Are the model structure(s) on chain complexes and the triangulated structure interchangeable, or complementary?

Question

I am somewhat new to homotopy theory and homological algebra, so I apologize if this is a stupid question.

I am wondering if the triangulated structure on the category $\mathrm{Ch}(\mathsf{A})$ of chain complexes in an abelian category $\mathsf{A}$ can be entirely replaced by a choice of Quillen model structure on $\mathrm{Ch}(\mathsf{A})$ and/or its relevant subcategories (bounded complexes above/below, etc.).

For example, suppose I knew only abstract homotopy theory (Quillen model categories etc.) and the model structures on chain complexes of sheaves. Would I be able to compute sheaf cohomology and the usual derived functors using only that data? Or is it still necessary to know the distinguished triangles?

Answer 1

Distinguished triangles are uniquely determined by the model structure, they are precisely the homotopy cofiber sequences.

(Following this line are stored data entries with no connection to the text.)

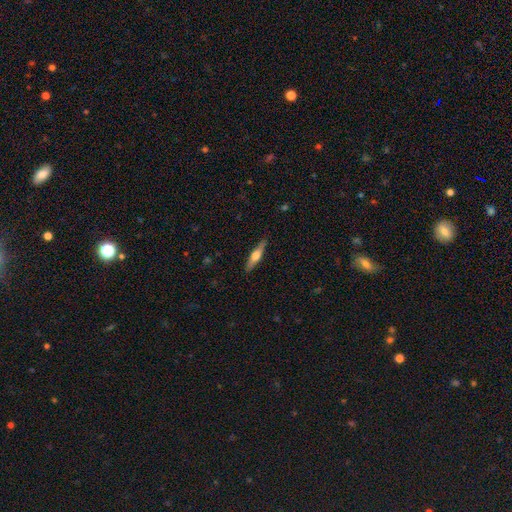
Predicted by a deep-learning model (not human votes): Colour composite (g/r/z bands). It shows a featured or disk galaxy (50%). Merging: none (89%).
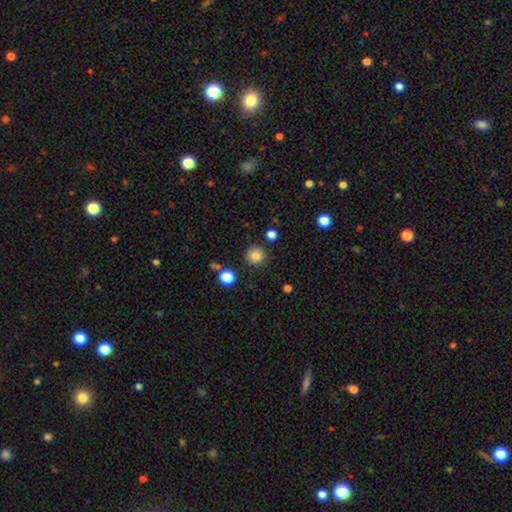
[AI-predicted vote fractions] A smooth galaxy with no disk features (83%) that is round (95%). Merging: none (89%).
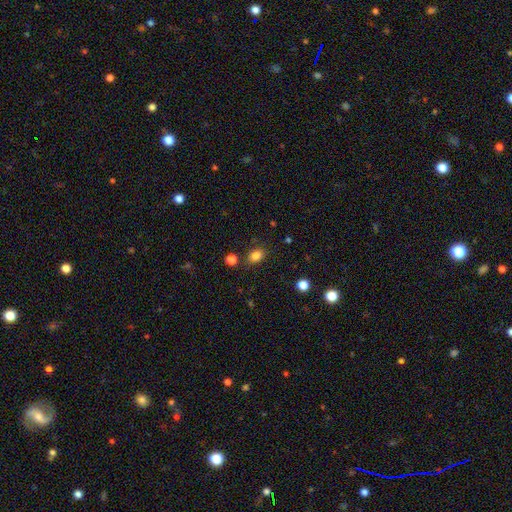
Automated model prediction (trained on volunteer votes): A smooth galaxy with no disk features (83%) that is in between round and cigar-shaped (71%). Merging: none (80%).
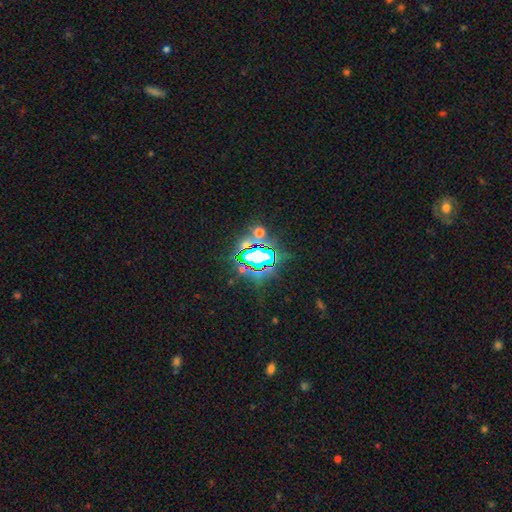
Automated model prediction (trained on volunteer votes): Q: Smooth or featured?
A: star or artifact (74%); runner-up: smooth (16%)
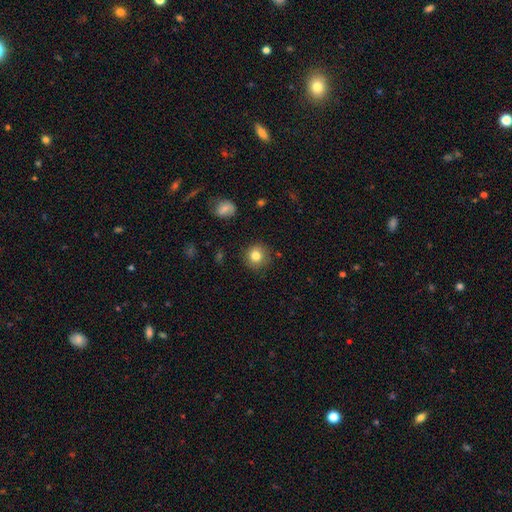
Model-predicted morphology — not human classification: This appears to be a smooth galaxy with no disk features (81%) that is round (92%). Merging: none (88%).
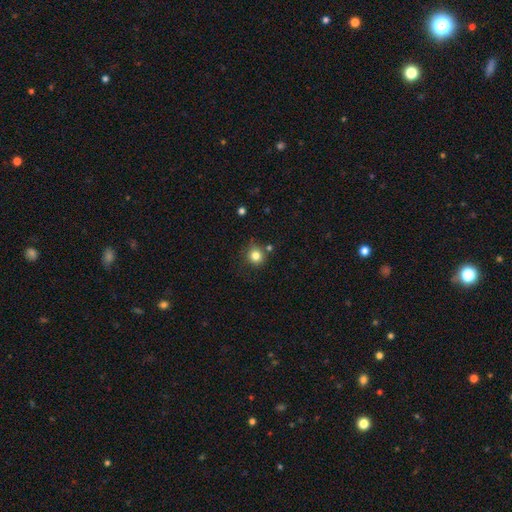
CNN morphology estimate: The model was most divided on "merging": none: 77%, minor disturbance: 13%, merger: 7%, major disturbance: 4%. More confident: how rounded — round (91%); smooth or featured — smooth (81%).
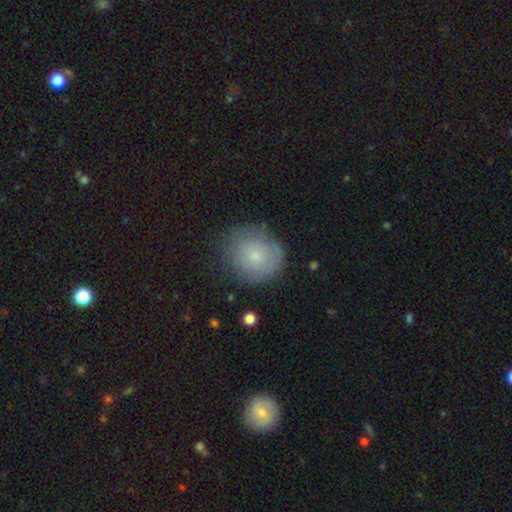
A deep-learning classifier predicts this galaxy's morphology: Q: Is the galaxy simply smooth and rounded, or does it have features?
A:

Furthermore, the triangulated structure is also uniquely determined by the model structure: the homotopy category of a stable model category is a triangulated category.

Since any practical example of a triangulated category is induced by a stable model category (a counterexample is a paper in Inventiones, by the way), there is no real reason to use triangulated categories; they are a lingering remnant of the time when all the powerful model-categorical tools discovered in the last 20 years were not yet available.